Dataset records ::
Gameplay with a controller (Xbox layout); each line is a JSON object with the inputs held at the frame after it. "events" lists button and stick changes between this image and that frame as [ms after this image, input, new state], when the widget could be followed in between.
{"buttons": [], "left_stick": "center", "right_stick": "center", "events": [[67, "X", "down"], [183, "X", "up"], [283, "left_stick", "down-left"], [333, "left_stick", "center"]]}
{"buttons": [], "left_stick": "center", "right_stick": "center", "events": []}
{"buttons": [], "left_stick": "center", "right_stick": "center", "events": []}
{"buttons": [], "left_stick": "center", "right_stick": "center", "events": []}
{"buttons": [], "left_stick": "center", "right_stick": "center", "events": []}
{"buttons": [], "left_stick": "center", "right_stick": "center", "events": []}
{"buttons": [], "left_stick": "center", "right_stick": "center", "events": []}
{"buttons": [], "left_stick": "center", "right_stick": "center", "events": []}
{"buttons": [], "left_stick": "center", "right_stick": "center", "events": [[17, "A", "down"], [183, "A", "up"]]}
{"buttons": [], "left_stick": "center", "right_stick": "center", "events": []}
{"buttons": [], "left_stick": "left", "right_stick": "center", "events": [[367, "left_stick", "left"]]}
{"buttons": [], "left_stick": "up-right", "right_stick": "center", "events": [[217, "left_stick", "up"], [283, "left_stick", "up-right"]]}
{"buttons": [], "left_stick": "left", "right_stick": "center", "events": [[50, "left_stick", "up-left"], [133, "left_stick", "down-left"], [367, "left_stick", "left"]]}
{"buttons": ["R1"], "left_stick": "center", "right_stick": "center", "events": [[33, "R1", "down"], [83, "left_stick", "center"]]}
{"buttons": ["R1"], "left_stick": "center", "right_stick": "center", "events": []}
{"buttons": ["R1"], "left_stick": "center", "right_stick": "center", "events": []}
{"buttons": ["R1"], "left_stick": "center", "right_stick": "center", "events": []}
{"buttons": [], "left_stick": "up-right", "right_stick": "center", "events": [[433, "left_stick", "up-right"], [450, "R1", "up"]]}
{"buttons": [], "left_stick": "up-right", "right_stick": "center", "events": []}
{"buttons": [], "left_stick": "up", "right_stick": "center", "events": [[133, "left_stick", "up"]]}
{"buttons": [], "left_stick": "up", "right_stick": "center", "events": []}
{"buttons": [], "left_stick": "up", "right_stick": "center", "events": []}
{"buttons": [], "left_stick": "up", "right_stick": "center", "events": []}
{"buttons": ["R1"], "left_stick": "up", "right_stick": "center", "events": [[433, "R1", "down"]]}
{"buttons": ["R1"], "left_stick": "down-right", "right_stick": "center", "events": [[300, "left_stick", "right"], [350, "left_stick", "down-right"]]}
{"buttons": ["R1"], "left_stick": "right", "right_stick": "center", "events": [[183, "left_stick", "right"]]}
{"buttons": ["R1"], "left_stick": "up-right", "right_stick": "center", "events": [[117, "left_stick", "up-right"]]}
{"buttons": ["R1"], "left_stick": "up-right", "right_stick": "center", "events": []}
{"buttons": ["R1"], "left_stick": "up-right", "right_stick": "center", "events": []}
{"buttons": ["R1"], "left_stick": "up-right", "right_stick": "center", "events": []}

Problem statement :: Going through the material, count each line that carries the word "down", and output only that count.

Task response :: 6